Family Games – Play Boardless Scrabble

Boardless Scrabble is a great family-friendly version of the popular board game. Because it's boardless, and because all players compete and participate at the same time, the game moves quickly. No more snoozing while you wait for Grandpa to make a seven-letter word!

And you can use Boardless Scrabble as a pre-writing activity disguised as a game, making it so much more fun to teach or reinforcement spelling and vocabulary.

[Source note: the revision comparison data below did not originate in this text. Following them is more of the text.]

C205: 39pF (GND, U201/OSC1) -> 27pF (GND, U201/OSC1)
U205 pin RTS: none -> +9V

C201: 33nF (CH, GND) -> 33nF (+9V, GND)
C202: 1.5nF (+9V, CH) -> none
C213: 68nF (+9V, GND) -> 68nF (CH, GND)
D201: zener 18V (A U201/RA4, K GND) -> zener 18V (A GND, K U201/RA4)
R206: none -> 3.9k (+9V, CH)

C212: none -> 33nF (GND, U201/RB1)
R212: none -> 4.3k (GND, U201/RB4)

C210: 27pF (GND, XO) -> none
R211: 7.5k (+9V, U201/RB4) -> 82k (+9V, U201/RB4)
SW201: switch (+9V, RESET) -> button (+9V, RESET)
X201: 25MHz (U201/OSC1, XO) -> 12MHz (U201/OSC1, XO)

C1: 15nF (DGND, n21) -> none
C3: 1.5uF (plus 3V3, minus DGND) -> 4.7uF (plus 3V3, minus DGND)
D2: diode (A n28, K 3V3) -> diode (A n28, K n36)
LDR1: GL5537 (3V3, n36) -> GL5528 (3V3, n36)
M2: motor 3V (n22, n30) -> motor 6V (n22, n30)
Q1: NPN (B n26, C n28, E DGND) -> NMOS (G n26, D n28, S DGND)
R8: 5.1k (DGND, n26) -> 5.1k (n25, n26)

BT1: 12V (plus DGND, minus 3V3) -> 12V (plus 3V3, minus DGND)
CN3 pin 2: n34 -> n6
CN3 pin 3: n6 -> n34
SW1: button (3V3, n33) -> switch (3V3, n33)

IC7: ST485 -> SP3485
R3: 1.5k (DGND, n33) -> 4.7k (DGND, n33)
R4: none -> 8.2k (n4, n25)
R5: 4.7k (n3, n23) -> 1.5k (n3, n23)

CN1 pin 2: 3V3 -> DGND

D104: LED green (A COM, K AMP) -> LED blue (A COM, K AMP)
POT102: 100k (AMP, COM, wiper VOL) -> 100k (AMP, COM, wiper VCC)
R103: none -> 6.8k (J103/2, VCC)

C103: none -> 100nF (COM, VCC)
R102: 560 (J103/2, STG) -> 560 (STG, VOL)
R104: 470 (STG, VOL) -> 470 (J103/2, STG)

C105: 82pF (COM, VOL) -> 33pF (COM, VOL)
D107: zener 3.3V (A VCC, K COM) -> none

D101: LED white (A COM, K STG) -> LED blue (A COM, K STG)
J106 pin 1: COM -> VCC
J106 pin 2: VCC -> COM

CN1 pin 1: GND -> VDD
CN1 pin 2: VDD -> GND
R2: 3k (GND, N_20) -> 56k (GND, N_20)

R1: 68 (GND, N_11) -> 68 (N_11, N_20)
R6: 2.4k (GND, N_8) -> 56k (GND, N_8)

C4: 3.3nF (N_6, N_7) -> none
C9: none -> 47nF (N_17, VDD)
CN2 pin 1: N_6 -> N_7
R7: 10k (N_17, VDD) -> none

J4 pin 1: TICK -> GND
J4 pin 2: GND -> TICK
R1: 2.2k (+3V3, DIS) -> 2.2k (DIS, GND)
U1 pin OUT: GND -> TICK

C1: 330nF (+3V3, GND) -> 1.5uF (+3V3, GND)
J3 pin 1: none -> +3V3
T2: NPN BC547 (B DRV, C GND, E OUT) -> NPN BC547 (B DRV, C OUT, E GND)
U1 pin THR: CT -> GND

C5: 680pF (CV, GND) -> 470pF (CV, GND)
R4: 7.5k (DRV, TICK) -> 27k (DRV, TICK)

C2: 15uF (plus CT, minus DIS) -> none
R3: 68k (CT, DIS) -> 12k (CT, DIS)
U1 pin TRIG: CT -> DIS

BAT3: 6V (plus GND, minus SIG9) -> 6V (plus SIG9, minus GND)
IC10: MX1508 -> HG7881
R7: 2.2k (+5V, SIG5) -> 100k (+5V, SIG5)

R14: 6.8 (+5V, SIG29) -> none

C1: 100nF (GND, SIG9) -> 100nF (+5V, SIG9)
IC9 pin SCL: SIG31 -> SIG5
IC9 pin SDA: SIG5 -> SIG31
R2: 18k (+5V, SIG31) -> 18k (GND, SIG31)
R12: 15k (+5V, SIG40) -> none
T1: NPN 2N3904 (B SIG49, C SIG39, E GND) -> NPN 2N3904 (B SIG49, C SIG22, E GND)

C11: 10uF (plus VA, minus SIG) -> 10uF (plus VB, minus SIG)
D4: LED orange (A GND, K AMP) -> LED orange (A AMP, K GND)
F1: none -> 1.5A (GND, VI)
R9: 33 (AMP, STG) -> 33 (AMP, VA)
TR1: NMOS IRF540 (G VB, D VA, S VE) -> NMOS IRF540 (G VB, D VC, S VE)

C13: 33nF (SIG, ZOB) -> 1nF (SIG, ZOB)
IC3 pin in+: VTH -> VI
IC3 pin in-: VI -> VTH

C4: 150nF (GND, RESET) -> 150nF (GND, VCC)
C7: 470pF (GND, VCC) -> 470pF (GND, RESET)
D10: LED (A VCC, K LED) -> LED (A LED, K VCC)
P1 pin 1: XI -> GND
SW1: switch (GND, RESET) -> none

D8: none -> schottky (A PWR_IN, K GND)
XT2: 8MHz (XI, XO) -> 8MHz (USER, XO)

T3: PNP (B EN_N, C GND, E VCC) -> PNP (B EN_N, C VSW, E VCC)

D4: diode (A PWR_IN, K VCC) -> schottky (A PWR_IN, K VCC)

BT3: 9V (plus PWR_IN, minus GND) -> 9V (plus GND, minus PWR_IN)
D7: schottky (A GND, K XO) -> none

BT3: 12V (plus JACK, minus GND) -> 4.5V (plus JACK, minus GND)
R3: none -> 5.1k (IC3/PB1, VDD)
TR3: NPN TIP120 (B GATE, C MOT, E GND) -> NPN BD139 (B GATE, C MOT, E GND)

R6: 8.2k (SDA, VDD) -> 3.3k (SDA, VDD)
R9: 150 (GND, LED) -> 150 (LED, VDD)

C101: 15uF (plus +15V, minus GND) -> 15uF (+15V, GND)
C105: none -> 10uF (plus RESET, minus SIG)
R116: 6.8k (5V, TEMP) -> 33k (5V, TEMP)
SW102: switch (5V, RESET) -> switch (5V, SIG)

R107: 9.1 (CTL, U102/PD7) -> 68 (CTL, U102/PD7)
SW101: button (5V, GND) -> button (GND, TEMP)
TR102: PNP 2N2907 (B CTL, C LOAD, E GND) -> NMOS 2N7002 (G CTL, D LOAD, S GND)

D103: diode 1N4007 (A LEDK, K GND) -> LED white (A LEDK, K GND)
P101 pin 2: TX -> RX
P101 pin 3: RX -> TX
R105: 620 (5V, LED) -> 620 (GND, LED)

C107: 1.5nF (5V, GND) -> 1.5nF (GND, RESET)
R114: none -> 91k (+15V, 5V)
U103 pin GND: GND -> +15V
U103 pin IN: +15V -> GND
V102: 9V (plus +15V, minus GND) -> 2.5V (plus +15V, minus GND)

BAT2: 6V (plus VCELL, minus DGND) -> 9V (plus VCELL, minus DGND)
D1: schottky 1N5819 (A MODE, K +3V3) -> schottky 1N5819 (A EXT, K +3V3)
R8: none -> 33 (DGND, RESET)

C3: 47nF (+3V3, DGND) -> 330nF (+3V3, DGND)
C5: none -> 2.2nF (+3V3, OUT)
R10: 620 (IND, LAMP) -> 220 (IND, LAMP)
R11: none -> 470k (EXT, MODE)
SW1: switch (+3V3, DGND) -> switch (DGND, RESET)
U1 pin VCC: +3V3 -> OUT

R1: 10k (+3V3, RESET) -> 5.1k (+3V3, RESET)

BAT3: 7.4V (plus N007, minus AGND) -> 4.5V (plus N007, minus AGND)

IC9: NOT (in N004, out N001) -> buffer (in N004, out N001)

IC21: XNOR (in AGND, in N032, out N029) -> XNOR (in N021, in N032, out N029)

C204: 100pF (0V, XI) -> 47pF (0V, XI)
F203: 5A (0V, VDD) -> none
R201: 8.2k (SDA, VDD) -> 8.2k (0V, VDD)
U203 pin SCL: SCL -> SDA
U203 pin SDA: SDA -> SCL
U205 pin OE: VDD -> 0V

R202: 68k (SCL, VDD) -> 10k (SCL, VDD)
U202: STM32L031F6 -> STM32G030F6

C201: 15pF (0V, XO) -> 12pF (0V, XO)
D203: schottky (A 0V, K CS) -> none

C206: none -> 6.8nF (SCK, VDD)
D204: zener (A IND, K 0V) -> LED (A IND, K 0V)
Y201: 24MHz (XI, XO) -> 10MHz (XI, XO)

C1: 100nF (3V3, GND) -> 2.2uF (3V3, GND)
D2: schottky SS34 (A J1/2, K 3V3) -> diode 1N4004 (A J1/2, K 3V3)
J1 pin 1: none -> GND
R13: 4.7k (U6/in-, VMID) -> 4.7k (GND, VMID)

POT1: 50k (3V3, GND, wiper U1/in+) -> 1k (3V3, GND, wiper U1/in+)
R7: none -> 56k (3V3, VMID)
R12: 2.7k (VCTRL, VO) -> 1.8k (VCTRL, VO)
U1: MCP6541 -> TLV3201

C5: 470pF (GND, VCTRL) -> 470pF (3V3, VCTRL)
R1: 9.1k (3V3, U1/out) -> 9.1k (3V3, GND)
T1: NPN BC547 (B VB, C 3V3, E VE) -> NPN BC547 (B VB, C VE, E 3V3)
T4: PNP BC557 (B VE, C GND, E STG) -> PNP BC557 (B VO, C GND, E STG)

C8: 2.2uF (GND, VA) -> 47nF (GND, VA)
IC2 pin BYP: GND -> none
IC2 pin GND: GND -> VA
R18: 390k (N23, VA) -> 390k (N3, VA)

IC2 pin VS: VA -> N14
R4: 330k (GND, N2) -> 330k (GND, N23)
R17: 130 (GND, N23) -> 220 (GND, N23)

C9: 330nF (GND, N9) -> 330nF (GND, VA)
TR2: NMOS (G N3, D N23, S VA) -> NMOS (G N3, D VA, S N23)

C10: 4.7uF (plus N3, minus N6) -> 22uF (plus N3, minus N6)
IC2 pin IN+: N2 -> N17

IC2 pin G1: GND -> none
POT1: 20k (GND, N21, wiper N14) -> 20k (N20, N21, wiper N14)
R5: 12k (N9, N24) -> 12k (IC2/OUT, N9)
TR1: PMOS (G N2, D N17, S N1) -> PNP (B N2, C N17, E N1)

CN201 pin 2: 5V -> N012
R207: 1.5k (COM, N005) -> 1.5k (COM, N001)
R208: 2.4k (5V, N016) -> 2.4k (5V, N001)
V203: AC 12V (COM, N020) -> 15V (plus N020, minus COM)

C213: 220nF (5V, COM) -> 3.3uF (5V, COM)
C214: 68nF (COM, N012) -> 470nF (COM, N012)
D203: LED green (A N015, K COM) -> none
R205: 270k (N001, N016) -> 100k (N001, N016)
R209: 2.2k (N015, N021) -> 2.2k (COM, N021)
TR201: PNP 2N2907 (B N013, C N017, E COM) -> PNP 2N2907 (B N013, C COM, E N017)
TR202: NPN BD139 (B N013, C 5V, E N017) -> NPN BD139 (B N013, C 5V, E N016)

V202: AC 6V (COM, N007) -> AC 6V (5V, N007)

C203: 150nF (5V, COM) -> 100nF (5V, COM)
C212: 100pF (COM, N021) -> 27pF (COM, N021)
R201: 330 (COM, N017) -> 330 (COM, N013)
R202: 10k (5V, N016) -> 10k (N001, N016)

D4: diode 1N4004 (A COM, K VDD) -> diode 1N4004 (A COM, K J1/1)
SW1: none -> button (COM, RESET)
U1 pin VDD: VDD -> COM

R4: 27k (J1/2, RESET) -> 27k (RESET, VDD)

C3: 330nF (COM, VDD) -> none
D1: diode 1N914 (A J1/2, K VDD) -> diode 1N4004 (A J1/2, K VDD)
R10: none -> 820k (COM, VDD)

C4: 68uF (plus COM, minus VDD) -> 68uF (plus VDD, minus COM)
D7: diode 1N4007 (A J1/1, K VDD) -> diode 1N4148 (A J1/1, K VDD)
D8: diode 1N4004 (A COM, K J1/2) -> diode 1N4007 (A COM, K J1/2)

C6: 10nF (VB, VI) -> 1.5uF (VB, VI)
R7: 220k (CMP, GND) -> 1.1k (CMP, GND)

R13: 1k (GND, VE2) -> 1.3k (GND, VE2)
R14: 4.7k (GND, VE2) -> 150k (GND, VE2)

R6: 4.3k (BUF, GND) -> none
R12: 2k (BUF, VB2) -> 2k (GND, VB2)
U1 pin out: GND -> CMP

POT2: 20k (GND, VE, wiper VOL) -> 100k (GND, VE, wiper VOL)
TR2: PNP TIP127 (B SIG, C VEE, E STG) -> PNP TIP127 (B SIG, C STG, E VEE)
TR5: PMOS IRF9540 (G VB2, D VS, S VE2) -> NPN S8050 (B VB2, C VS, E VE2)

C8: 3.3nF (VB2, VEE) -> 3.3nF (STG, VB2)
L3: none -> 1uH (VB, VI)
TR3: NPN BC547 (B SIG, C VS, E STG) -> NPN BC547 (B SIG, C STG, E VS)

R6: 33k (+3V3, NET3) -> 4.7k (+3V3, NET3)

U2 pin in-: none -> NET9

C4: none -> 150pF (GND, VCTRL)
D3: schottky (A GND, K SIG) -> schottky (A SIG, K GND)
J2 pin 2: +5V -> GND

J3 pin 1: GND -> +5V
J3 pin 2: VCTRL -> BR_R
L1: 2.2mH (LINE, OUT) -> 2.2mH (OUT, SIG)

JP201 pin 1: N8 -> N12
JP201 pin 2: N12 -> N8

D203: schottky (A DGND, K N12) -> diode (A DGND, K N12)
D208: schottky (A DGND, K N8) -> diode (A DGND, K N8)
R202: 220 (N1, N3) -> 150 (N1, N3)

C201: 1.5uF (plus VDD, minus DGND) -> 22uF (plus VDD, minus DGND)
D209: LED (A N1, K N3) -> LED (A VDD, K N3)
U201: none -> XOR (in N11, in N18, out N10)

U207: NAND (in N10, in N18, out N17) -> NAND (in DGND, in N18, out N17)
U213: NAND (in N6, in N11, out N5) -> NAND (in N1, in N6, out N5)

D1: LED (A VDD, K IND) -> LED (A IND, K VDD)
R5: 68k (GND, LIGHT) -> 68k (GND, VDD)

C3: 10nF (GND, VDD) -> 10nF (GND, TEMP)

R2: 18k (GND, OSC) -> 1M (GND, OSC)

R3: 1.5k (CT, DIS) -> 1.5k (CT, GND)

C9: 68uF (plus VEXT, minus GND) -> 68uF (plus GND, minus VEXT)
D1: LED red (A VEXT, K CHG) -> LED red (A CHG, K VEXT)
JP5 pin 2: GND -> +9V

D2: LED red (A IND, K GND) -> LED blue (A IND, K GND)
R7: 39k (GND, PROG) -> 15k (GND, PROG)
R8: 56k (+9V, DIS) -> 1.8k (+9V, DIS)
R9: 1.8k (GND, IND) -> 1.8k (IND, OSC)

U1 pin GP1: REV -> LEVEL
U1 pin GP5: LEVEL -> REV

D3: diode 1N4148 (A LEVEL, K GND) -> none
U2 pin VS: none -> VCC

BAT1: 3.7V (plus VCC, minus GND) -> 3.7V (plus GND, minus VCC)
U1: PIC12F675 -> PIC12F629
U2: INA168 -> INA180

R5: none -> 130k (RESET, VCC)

All you need is the bag of tiles from a Scrabble game, a pad of paper and a pencil. Here's how to play:

  1. Place the Scrabble tiles face down in the middle of the table.
  2. Each player picks seven tiles. Someone begins the game by calling, "Go!"
  3. Working as quickly as possible, players try to use up all seven tiles to create their own little Scrabble puzzle.
  4. The moment a player has used all his tiles, he shouts, "Go!" and everyone must grab one more tile.
  5. Throughout the game, players continue adding to their Scrabble layouts, rearranging them as often as needed.
  6. Once all the tiles have been taken, the first person to use all his tiles and complete his puzzle is the winner.
  7. Score the game just like in regular Scrabble. For example, if a player uses "X" for "fox" (vertically) and ("taxi") horizontally, she will count the points for "X" twice. Deduct points for any unused tiles.

Tips and Variations

  • As the tile pile begins to dwindle, try to work with smaller parts of your puzzle rather than attempt to rework the entire arrangement. Remember that if the game ends before your puzzle is finished, unused tiles will count against your score!
  • Decide in advance your rules for the game. Will you allow foreign words? Obscure words? Proper nouns?
  • With mixed ages, you may allow younger children to use proper nouns.
  • Combine the tiles from several Scrabble sets to make a larger pile on the table. You can often find old sets at garage sales. If they're missing a few pieces, it does not matter for Boardless Scrabble.
  • Give younger ones a handicap by doubling their final scores.
  • Or, do not count unused tiles against final scores.
  • Or, do not keep score at all. Simply admire one another's puzzles and best words!